Et si l'état de zombie n'était pas... définitif ? Et si un zombie pouvait... réfléchir ? Parler. Aimer. C'est le point de départ du roman d'Isaac Marion. Il nous fait entrer dans l'esprit (si j'ose écrire) de R. (lui-même ne se souvenant plus de son prénom), un mort-vivant qui un jour, lors d'une attaque "banale" sur un groupe de Vivants, décide, après avoir croqué un bout de cerveau d'un jeune homme, d'épargner la vie d'une jeune femme. Par quelques subterfuges, il parvient à l'emmener, vivante, dans son repaire, un 747 cloué au sol (car le lieu de regroupent des zombies est un aéroport). Bientôt une étrange relation s'établit entre eux deux, elle, Julie, curieuse de comprendre pourquoi elle a été épargnée, et lui, sentant peu à peu se rallumer des choses dans son corps et son esprit.

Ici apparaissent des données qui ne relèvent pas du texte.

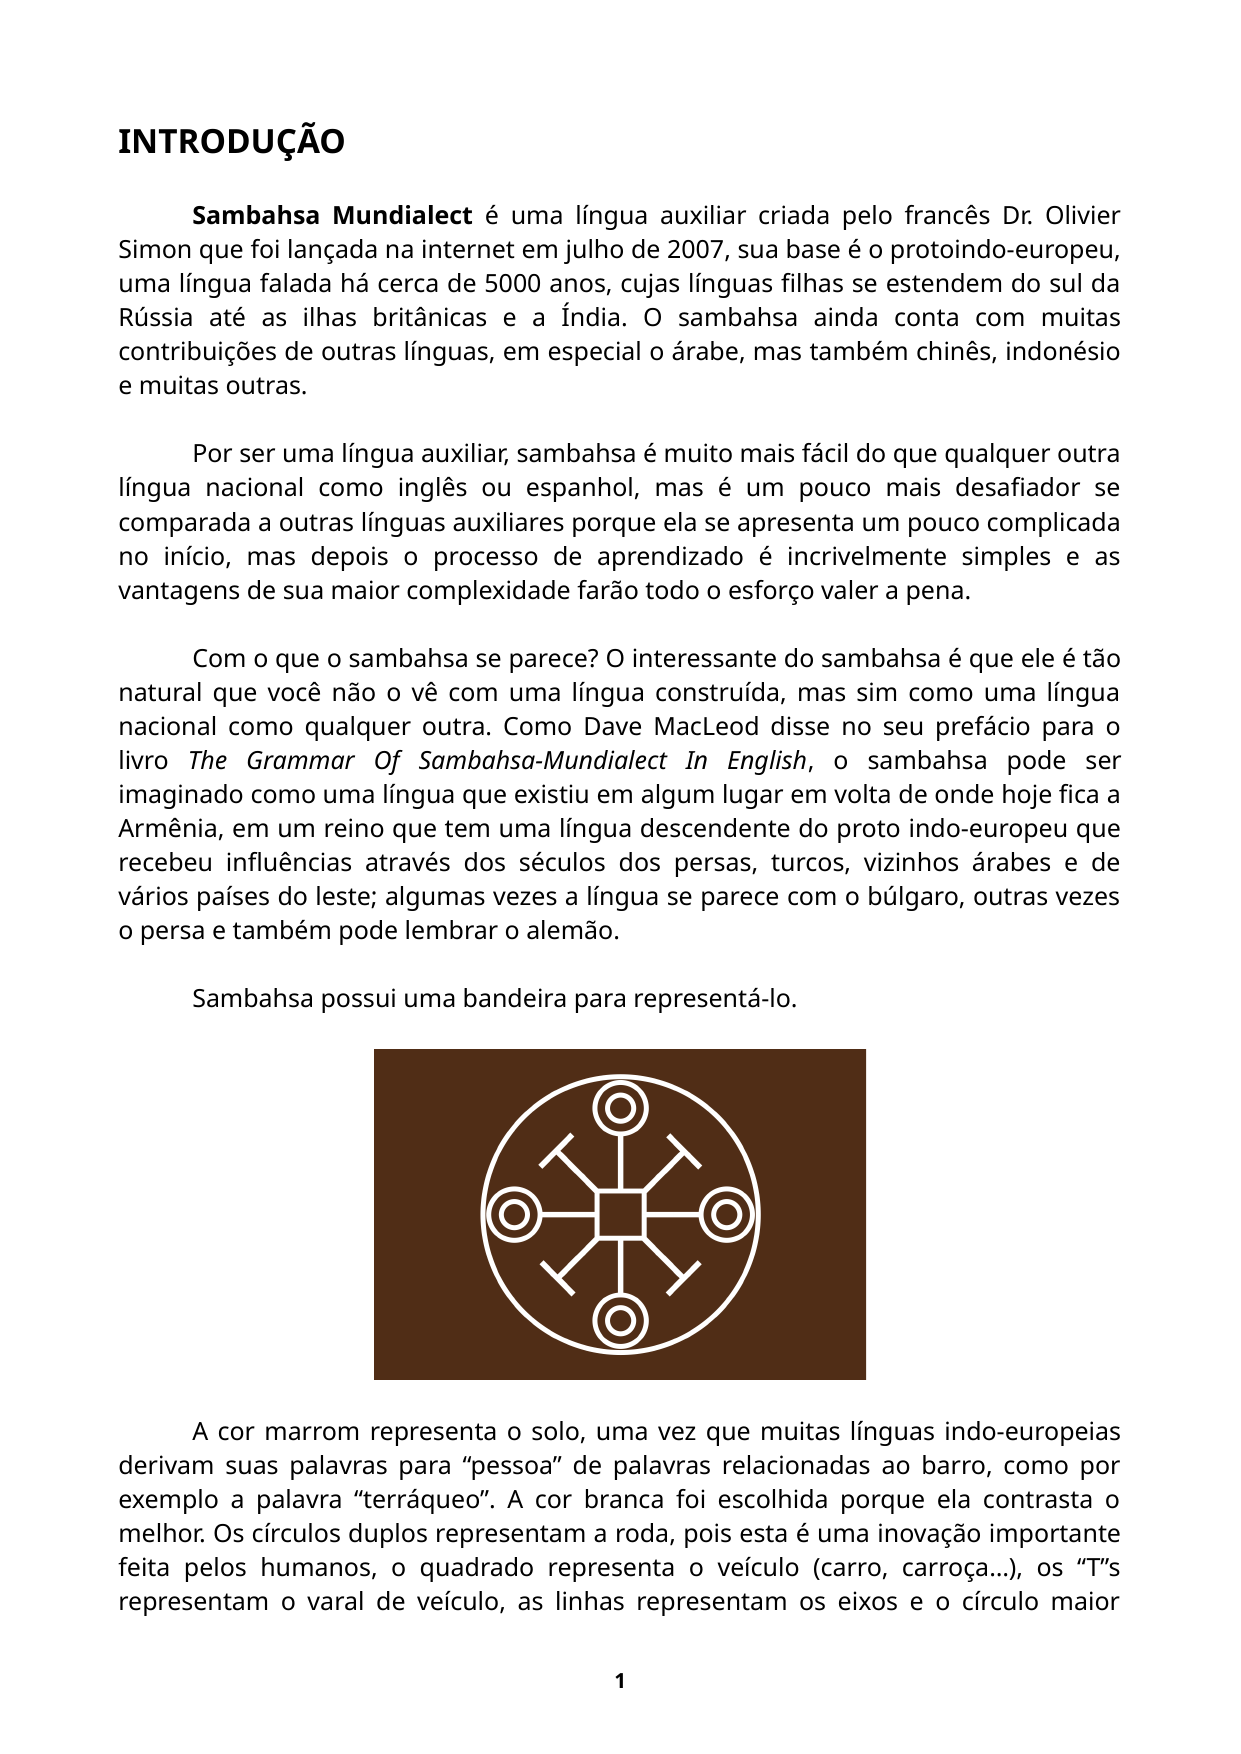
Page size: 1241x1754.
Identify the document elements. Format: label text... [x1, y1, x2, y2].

text Sambahsa Mundialect é uma língua auxiliar criada pelo francês Dr. Olivier Simon que foi lançada na internet em julho de 2007, sua base é o protoindo-europeu, uma língua falada há cerca de 5000 anos, cujas línguas filhas se estendem do sul da Rússia até as ilhas britânicas e a Índia. O sambahsa ainda conta com muitas contribuições de outras línguas, em especial o árabe, mas também chinês, indonésio e muitas outras. [118, 198, 1122, 402]
text A cor marrom representa o solo, uma vez que muitas línguas indo-europeias derivam suas palavras para “pessoa” de palavras relacionadas ao barro, como por exemplo a palavra “terráqueo”. A cor branca foi escolhida porque ela contrasta o melhor. Os círculos duplos representam a roda, pois esta é uma inovação importante feita pelos humanos, o quadrado representa o veículo (carro, carroça…), os “T”s representam o varal de veículo, as linhas representam os eixos e o círculo maior [118, 1414, 1122, 1618]
text Sambahsa possui uma bandeira para representá-lo. [118, 981, 1122, 1015]
picture [374, 1049, 867, 1380]
subtitle INTRODUÇÃO [118, 118, 1122, 163]
text Por ser uma língua auxiliar, sambahsa é muito mais fácil do que qualquer outra língua nacional como inglês ou espanhol, mas é um pouco mais desafiador se comparada a outras línguas auxiliares porque ela se apresenta um pouco complicada no início, mas depois o processo de aprendizado é incrivelmente simples e as vantagens de sua maior complexidade farão todo o esforço valer a pena. [118, 436, 1122, 606]
text Com o que o sambahsa se parece? O interessante do sambahsa é que ele é tão natural que você não o vê com uma língua construída, mas sim como uma língua nacional como qualquer outra. Como Dave MacLeod disse no seu prefácio para o livro The Grammar Of Sambahsa-Mundialect In English, o sambahsa pode ser imaginado como uma língua que existiu em algum lugar em volta de onde hoje fica a Armênia, em um reino que tem uma língua descendente do proto indo-europeu que recebeu influências através dos séculos dos persas, turcos, vizinhos árabes e de vários países do leste; algumas vezes a língua se parece com o búlgaro, outras vezes o persa e também pode lembrar o alemão. [118, 640, 1122, 947]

L'une des "cautions morales" du roman est Stephenie Meyer, l'auteur de Twilight. Je ne suis pas sûr que ce soit une très bonne idée, malgré la relation sentimentale qui sous-tend la métamorphose de R. Mais il faut bien attirer la midinette avide de sensations fortes tout en évitant l'étiquette bit-lit. Le principal atout du roman d'Isaac Marion, outre son pitch original, est justement d'éviter un certain nombre d'écueils d'écriture cucul, comme on en trouve parfois dans cette fameuse bt-lit. Isaac Marion fait preuve d'une certaine puissance dans son écriture, son personnage principal redécouvrant l'introspection au fil de sa transformation mentale et physique. Une transformation qui commence donc lorsqu'il ronge le cerveau de Perry, l'ex petit ami de Julie, celle par qui tout va arriver. Peu à peu Perry, ou plutôt son esprit, va intervenir dans la conscience de R., et lui montrer, par petites touches, comment évoluer. Ce qui est étonnant c'est que cette intrusion mentale ne va pas se faire systématiquement, R. gardant, ou plutôt acquérant de plus en plus de sensations de son propre chef.

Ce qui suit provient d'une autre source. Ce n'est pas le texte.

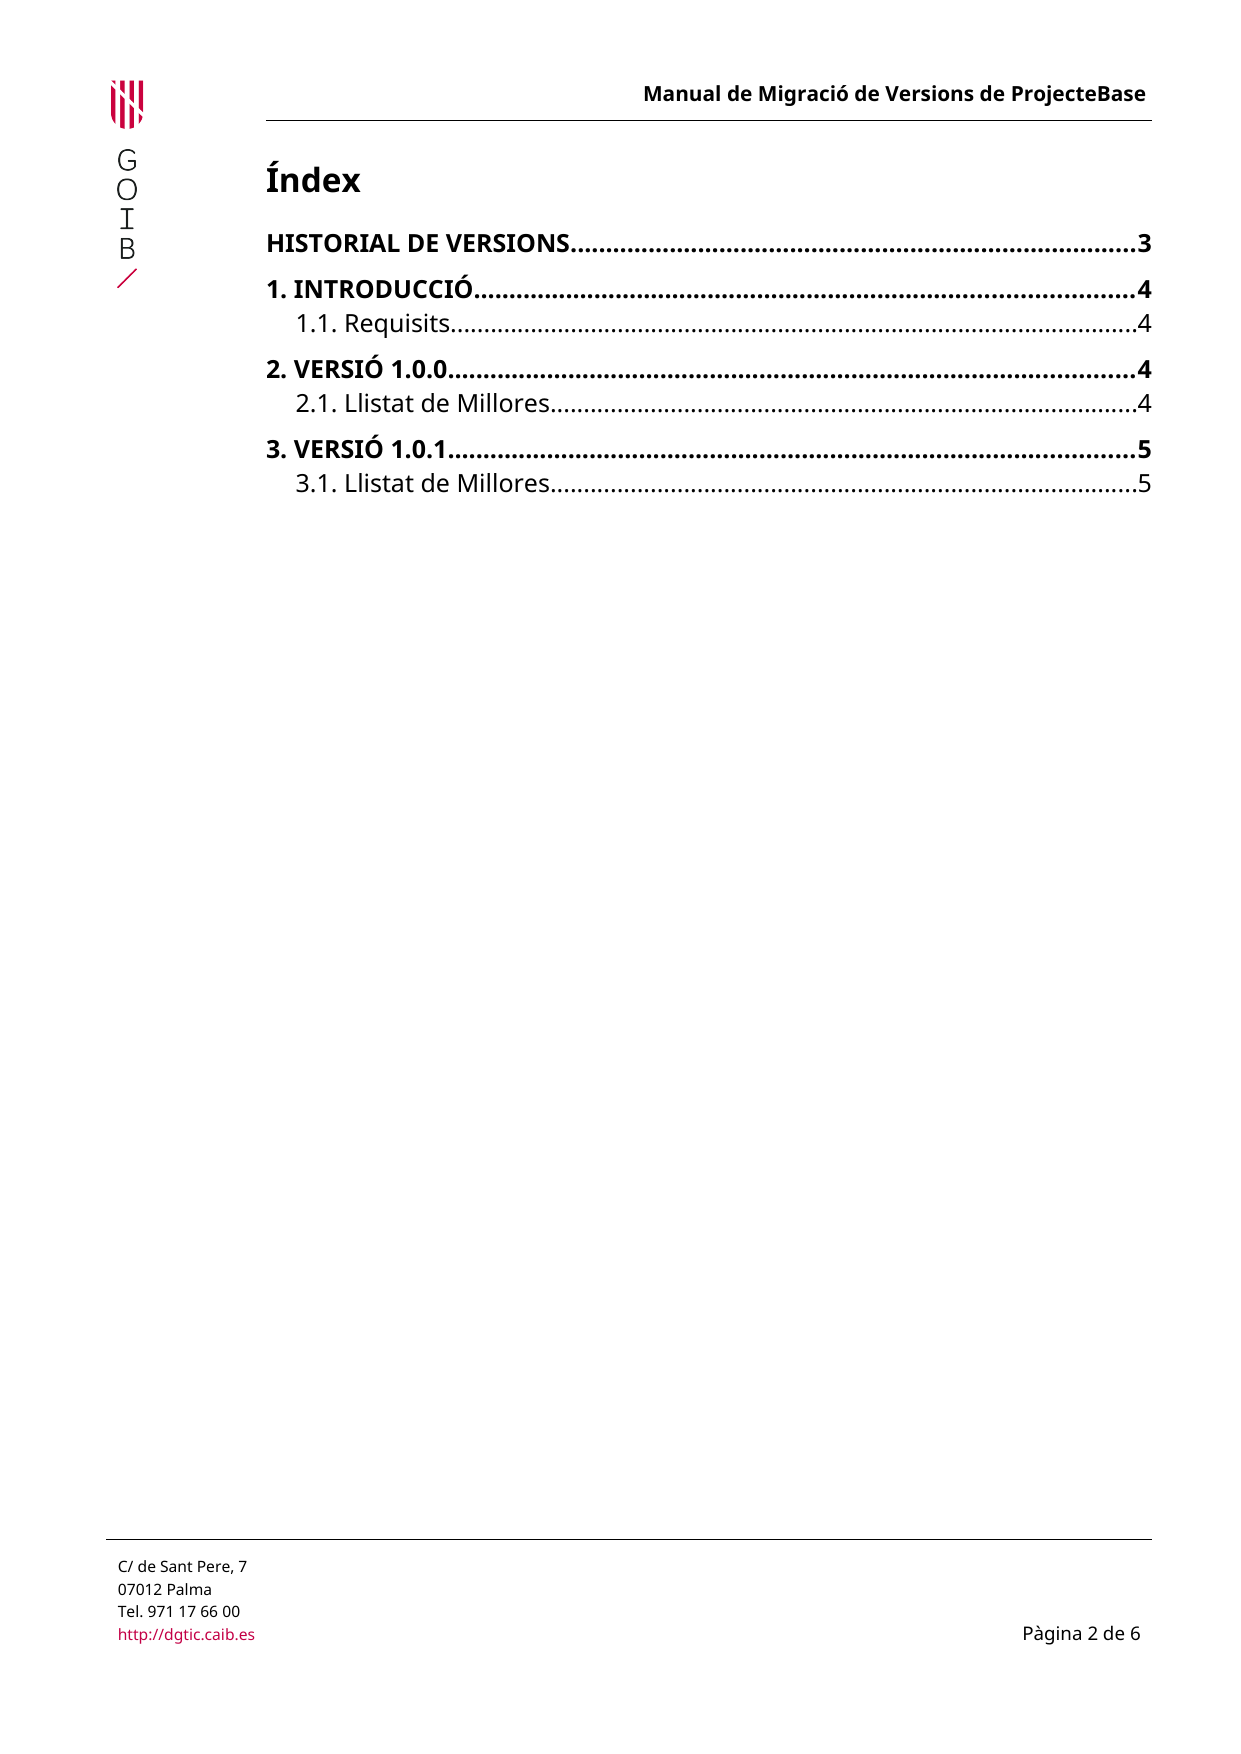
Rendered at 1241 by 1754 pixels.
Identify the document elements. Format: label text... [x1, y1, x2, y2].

text 2. Versió 1.0.0 4 [266, 352, 1152, 386]
text 3.1. Llistat de Millores 5 [295, 466, 1152, 500]
text 1. Introducció 4 [266, 272, 1152, 306]
text 3. Versió 1.0.1 5 [266, 432, 1152, 466]
text Historial de versions 3 [266, 226, 1152, 260]
text 2.1. Llistat de Millores 4 [295, 386, 1152, 420]
picture [82, 57, 172, 319]
text 1.1. Requisits 4 [295, 306, 1152, 340]
subtitle Índex [266, 156, 1152, 202]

J'évoquais la qualité d'écriture d'Isaac Marion, qui permet de ne pas lâcher la lecture d'une semelle, malgré, parfois, des petits soucis narratifs. Il y a des sous-entendus, ou plutôt des non-dits, qui auraient mérité un peu plus d'éclaircissement.

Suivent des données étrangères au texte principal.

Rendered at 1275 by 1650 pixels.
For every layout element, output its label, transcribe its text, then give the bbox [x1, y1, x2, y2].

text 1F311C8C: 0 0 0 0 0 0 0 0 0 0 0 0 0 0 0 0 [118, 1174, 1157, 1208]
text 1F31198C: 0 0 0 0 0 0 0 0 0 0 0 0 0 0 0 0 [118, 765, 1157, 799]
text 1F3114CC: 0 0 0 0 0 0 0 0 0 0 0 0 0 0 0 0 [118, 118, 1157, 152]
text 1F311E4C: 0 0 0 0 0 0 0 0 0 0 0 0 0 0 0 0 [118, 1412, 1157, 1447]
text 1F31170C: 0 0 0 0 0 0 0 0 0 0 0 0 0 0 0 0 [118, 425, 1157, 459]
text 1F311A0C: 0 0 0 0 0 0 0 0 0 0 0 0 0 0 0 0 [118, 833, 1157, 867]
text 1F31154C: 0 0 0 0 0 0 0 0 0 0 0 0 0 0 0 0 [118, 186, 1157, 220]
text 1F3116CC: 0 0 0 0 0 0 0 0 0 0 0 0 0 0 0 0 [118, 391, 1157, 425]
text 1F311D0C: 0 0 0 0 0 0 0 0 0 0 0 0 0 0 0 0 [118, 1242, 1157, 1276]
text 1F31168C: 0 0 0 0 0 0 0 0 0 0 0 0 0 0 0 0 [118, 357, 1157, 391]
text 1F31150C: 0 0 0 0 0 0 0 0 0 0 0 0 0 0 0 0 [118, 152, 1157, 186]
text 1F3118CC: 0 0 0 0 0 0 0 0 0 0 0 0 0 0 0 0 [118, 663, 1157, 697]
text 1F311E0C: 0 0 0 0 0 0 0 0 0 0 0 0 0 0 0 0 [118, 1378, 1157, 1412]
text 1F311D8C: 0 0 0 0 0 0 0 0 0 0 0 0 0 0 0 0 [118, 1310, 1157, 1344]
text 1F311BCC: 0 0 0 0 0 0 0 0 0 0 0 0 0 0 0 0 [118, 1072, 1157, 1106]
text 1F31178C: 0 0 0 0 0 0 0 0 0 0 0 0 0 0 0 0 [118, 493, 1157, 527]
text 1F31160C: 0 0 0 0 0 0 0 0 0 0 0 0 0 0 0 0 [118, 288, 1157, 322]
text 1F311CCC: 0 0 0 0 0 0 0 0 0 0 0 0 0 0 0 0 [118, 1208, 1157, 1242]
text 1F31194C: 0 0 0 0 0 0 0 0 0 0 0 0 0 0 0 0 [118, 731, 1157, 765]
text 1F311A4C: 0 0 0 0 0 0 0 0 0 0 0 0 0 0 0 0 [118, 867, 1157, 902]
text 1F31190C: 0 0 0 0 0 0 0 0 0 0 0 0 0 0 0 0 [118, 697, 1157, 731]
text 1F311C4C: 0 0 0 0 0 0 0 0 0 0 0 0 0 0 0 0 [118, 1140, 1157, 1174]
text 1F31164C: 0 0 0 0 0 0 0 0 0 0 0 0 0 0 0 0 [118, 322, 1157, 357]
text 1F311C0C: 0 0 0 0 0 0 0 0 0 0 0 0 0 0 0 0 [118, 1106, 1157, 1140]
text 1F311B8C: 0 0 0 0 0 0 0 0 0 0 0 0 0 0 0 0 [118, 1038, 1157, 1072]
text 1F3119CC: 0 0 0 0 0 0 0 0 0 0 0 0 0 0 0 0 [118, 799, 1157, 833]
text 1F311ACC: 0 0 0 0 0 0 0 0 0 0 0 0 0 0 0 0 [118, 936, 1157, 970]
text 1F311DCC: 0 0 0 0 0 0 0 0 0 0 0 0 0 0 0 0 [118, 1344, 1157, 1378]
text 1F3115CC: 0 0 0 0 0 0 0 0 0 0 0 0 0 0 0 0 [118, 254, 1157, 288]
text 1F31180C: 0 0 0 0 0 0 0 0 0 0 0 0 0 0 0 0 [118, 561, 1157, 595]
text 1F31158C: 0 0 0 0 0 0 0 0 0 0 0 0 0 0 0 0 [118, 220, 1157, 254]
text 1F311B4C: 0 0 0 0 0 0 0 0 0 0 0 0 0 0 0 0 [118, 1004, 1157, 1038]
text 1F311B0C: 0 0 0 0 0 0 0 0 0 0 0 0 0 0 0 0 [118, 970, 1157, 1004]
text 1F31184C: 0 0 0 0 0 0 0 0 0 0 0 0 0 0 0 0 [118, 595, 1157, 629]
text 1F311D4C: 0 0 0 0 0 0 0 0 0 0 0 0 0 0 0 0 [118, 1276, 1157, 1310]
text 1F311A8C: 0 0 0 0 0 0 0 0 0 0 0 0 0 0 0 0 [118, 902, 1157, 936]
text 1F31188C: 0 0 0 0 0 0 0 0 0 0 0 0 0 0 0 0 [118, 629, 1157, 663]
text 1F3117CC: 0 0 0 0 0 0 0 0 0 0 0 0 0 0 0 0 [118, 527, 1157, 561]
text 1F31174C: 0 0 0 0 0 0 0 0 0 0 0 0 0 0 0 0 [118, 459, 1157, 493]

La description du "camp" de Morts est intéressante ; contrairement à la plupart des canons zombies, il n'est pas caractérisé par le chaos, mais par un ensemble de règles, ou plutôt de rituels, avec deux castes définies par l'apparence physique, les Charnus et les Osseux, les seconds étant une sorte d'autorité spirituelle (mais oui !). Du côté des Vivants, ce sont les militaires qui ont pris les choses en main. Dans le stade qui leur sert de refuge, une véritable ville, avec ses rues, ses autorités et ses règles, se sont développés. Et puis la venue de Julie, d'abord incognito, en leur sein, va changer les choses. Va LES changer.
Alors bien sûr, si vous avez lu entre les lignes, vous avez compris ce qu'il va se passer. On s'achemine vers une conclusion un peu romantique. Mais encore une fois Isaac Marion évite le fleur-bleue pour nous livrer une histoire qui, si elle ne manque pas de menus défauts, se lit sans problème, c'est une parenthèse vraiment intéressante.
Spooky.
NB : Vivants sortira le 21 octobre.
NBbis : le roman est déjà en production pour une adaptation au cinéma.